= William J. McCorkle =

American fraudster

William Joseph McCorkle (born 1966 in San Antonio, Texas) was an American businessman and television salesman. In the 1990s he and his wife Chantal created a number of late-night television infomercials, selling videotapes and pamphlets which purported to teach people how to make money buying foreclosed real estate properties. Both McCorkle and his wife, Chantal, were convicted of fraud and served lengthy prison terms.

==History==
McCorkle, born William Joseph Gonzalez, later took the last name of a stepfather. William J. McCorkle attended Bishop Moore High School in Orlando, Florida, graduating in 1984. He worked in a number of jobs, including busing tables and exotic dancing, before turning to real estate as a career.

==Infomercials==
In his infomercials, McCorkle represented himself as having made millions of dollars from the "real estate secrets" he was selling. The infomercials showed McCorkle and his wife in expensive homes, luxury cars and helicopters bearing his name—all of which had been leased for the infomercials. Others who appeared in the infomercials, affirming that the McCorkle Seminars had made them rich, were paid actors.
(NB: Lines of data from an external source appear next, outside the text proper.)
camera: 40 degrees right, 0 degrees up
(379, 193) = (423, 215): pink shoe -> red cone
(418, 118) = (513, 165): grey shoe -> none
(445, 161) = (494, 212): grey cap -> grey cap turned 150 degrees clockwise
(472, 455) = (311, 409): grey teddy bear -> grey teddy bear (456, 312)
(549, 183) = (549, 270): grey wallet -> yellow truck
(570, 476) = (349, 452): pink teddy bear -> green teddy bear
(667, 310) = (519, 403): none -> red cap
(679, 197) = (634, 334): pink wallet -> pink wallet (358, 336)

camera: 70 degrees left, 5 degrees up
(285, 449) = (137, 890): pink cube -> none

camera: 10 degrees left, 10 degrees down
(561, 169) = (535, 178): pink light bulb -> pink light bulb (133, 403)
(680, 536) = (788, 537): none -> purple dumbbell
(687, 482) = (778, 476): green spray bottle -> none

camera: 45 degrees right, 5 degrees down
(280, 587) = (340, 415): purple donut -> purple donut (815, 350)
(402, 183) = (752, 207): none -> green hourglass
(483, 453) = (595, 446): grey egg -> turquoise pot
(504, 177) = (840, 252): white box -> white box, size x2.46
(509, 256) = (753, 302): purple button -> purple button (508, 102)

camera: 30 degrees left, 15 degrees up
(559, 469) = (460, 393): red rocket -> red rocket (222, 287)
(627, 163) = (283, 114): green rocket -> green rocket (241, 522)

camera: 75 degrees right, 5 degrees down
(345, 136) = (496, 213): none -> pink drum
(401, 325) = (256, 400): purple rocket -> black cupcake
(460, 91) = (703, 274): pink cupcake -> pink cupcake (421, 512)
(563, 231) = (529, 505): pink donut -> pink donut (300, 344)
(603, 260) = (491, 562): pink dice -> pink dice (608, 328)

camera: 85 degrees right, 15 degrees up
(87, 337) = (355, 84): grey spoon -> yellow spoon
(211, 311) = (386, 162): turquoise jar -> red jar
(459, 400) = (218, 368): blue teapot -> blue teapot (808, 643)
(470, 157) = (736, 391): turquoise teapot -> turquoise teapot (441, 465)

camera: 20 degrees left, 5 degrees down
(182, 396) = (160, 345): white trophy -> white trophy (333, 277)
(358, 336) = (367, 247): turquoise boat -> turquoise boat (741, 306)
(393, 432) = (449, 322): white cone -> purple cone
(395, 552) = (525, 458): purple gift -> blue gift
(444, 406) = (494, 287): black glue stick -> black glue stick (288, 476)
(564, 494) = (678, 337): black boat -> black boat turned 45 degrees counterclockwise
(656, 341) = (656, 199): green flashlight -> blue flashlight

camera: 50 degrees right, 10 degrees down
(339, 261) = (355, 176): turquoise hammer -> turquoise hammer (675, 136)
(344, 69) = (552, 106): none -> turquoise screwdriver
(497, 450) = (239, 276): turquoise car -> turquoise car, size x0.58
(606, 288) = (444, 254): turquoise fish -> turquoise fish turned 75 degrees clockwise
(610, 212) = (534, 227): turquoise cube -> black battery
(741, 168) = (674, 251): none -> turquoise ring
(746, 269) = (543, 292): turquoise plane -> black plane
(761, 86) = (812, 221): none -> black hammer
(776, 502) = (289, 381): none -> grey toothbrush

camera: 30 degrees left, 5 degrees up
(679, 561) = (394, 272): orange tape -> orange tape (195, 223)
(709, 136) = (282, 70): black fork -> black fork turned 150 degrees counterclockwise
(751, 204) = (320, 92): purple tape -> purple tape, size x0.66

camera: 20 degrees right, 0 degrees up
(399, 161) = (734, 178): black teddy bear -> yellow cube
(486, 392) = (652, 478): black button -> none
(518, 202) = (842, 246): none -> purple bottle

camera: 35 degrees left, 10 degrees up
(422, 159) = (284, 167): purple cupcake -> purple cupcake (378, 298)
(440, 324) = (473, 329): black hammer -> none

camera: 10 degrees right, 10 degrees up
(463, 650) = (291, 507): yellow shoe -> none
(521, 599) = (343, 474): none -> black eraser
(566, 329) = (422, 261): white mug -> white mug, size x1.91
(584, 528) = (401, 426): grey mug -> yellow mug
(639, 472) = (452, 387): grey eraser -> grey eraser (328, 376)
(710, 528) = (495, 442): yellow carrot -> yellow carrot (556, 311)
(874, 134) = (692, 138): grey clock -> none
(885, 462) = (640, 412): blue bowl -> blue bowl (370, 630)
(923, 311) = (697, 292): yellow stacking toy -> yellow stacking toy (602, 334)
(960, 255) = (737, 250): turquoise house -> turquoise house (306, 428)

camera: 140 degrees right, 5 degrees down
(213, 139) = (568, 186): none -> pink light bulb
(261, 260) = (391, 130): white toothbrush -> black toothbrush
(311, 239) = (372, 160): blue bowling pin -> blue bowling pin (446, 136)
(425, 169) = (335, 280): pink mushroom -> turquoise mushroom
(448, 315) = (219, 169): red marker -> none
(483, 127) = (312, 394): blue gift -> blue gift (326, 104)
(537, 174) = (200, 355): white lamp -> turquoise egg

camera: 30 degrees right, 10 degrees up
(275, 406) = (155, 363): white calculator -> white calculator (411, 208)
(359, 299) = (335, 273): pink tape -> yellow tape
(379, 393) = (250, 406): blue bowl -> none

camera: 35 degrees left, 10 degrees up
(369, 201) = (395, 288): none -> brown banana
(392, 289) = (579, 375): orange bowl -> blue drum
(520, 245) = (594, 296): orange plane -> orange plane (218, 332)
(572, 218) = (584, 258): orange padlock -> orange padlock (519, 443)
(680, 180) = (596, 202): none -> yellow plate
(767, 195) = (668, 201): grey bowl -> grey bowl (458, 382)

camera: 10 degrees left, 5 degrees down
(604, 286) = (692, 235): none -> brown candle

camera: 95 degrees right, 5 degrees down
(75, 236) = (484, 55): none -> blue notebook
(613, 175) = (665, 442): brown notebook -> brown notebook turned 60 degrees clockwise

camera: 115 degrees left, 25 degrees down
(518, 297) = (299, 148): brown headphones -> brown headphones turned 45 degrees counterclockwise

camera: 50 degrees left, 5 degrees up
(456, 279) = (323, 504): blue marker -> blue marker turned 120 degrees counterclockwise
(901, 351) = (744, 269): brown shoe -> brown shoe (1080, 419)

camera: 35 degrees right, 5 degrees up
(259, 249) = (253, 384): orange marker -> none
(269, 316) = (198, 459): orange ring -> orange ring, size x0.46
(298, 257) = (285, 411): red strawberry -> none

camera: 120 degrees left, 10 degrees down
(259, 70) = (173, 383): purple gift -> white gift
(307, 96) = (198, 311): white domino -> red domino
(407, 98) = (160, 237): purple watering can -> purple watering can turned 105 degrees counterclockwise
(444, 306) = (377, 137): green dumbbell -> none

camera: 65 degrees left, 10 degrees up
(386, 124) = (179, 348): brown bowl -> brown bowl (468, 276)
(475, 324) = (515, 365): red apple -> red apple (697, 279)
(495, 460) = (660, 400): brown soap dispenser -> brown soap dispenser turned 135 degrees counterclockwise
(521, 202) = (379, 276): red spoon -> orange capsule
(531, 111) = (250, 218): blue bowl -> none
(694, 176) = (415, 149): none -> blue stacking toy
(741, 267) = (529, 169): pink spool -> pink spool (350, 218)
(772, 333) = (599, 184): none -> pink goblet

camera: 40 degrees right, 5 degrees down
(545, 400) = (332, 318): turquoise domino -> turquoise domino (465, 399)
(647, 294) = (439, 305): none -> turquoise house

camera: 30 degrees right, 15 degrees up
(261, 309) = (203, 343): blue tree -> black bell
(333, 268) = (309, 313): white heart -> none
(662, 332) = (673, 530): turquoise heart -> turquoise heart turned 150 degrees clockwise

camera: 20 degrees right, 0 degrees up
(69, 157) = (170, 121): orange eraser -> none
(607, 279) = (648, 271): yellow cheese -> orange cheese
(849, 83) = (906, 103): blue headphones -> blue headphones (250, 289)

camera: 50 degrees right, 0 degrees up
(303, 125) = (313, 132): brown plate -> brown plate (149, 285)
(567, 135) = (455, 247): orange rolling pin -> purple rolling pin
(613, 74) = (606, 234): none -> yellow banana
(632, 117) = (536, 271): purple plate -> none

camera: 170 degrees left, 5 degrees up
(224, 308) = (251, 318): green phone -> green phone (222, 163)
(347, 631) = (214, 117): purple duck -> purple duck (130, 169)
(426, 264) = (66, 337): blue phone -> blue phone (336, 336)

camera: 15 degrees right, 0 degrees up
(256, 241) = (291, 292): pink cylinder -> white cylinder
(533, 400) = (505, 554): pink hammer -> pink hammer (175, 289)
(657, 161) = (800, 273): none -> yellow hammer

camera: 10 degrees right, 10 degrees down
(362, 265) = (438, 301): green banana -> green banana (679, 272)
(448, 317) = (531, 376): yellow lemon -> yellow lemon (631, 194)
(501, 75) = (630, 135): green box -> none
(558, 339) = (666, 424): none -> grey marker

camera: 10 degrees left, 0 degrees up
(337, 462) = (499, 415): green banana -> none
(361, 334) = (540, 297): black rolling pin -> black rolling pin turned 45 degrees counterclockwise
Although the McCorkles lived in Orlando, Florida, they transferred most of the money they made to a bank account in the Cayman Islands.

==Trial and conviction==
William and Chantal McCorkle were charged in a multi-count indictment with conspiracy to commit mail and wire fraud, laundering money, using fraudulently obtained credit cards, and using a false Social Security number. They were represented in court by F. Lee Bailey. Following a two-month jury trial, both McCorkles were convicted and sentenced to prison time. McCorkle reportedly collapsed when the jury pronounced him guilty, and had to be taken to the hospital.

The McCorkles were each originally sentenced to over 24 years in federal prison under mandatory sentencing laws, but after two appeals, their sentences were reduced on March 14, 2006 to 18 years. Following their conviction and incarceration, Chantal McCorkle divorced her husband. William McCorkle was eventually transferred to a low-security "camp" prison in preparation for release. Chantal McCorkle was released from prison in June 2010, and William was released in July 2014.